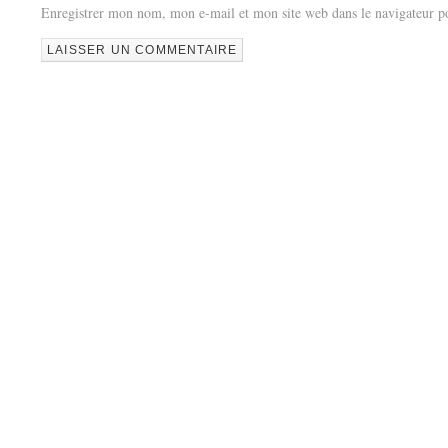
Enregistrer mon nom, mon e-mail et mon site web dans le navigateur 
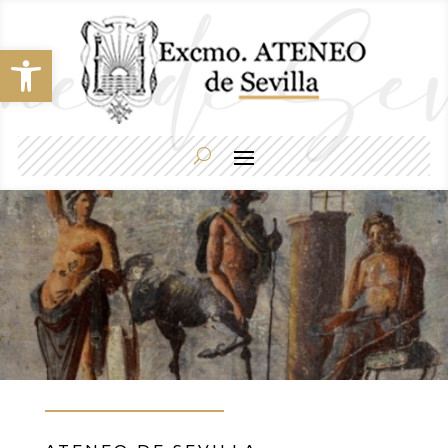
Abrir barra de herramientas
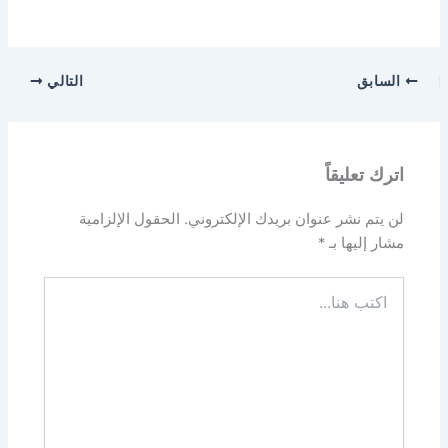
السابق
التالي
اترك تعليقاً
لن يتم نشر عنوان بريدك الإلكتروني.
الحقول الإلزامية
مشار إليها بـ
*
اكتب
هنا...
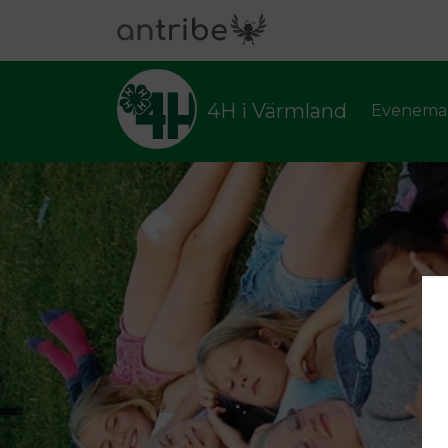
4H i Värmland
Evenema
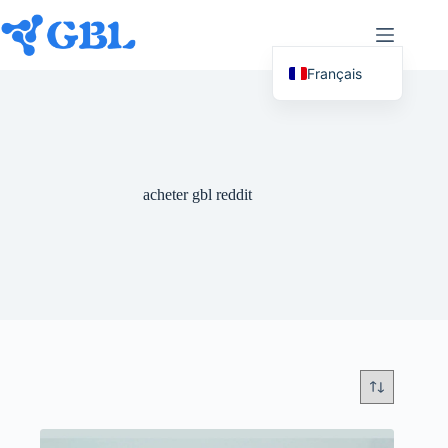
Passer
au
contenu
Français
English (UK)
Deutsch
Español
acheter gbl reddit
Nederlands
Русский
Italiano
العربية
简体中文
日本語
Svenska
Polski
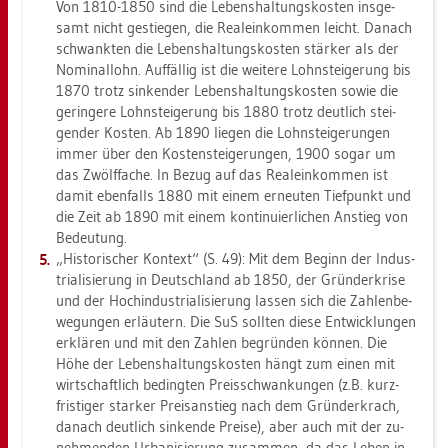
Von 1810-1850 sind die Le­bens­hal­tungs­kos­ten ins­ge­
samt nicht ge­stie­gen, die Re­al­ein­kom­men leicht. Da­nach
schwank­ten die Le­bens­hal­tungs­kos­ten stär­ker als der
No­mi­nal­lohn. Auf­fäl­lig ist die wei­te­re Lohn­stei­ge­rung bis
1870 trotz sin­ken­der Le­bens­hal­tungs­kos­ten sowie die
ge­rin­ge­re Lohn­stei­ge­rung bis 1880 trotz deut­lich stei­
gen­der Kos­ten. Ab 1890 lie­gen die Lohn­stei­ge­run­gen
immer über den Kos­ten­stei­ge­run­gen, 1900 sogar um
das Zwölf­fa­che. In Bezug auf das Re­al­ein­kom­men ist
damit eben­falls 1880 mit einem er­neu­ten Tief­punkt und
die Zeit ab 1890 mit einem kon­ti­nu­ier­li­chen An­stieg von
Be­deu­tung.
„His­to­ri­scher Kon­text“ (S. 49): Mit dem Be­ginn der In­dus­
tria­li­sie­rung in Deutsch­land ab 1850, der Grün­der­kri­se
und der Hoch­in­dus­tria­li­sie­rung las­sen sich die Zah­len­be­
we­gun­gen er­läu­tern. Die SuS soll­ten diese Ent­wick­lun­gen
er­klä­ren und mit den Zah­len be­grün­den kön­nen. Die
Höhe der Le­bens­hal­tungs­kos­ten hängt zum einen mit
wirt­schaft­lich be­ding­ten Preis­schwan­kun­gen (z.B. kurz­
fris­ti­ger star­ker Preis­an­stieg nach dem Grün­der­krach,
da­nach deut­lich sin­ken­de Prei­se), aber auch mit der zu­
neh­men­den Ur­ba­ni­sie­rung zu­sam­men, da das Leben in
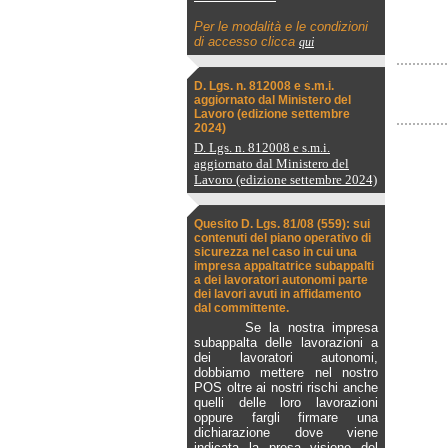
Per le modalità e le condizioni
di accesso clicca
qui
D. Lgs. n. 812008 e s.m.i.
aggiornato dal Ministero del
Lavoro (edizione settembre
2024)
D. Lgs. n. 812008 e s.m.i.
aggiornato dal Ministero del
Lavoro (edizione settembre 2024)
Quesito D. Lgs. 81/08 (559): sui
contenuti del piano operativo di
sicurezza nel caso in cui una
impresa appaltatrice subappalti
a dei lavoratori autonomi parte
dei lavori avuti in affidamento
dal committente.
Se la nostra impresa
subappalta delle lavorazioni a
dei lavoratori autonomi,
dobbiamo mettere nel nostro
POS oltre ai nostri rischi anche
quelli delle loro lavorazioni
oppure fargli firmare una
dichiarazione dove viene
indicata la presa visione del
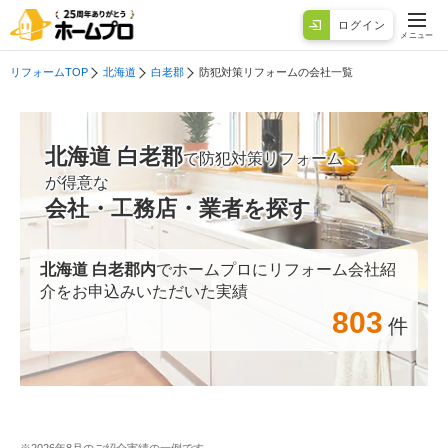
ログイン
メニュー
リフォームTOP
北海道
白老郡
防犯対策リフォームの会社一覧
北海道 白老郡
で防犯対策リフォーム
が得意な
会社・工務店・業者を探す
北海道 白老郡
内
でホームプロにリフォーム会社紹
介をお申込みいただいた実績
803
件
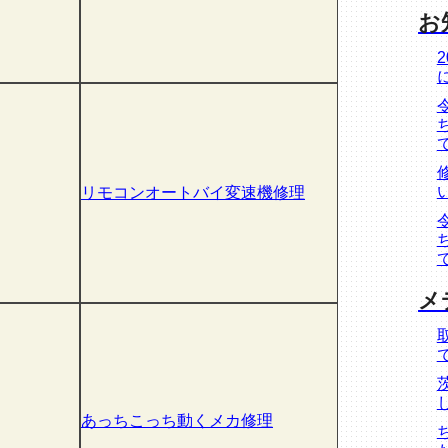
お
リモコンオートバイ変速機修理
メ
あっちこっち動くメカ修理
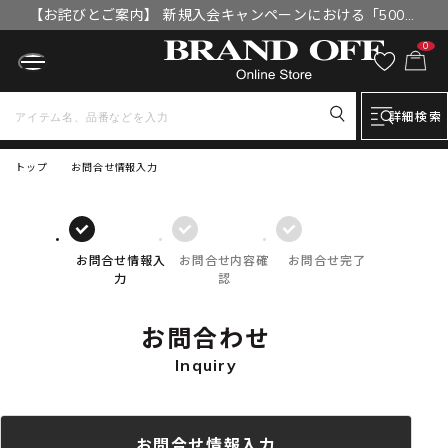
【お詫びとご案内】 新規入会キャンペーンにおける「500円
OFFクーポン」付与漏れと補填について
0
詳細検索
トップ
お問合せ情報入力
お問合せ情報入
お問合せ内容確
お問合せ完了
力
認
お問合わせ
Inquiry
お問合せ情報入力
----------------
• [Task statement]
Update the rows starting at the line that contains "Per le modalità e le condizioni" and ending at the line that contains "dal committente." by replacing "committente" with "cliente", leaving everything else unchanged, and give only those lines.

• [Written solution]
Per le modalità e le condizioni
di accesso clicca
qui
D. Lgs. n. 812008 e s.m.i.
aggiornato dal Ministero del
Lavoro (edizione settembre
2024)
D. Lgs. n. 812008 e s.m.i.
aggiornato dal Ministero del
Lavoro (edizione settembre 2024)
Quesito D. Lgs. 81/08 (559): sui
contenuti del piano operativo di
sicurezza nel caso in cui una
impresa appaltatrice subappalti
a dei lavoratori autonomi parte
dei lavori avuti in affidamento
dal cliente.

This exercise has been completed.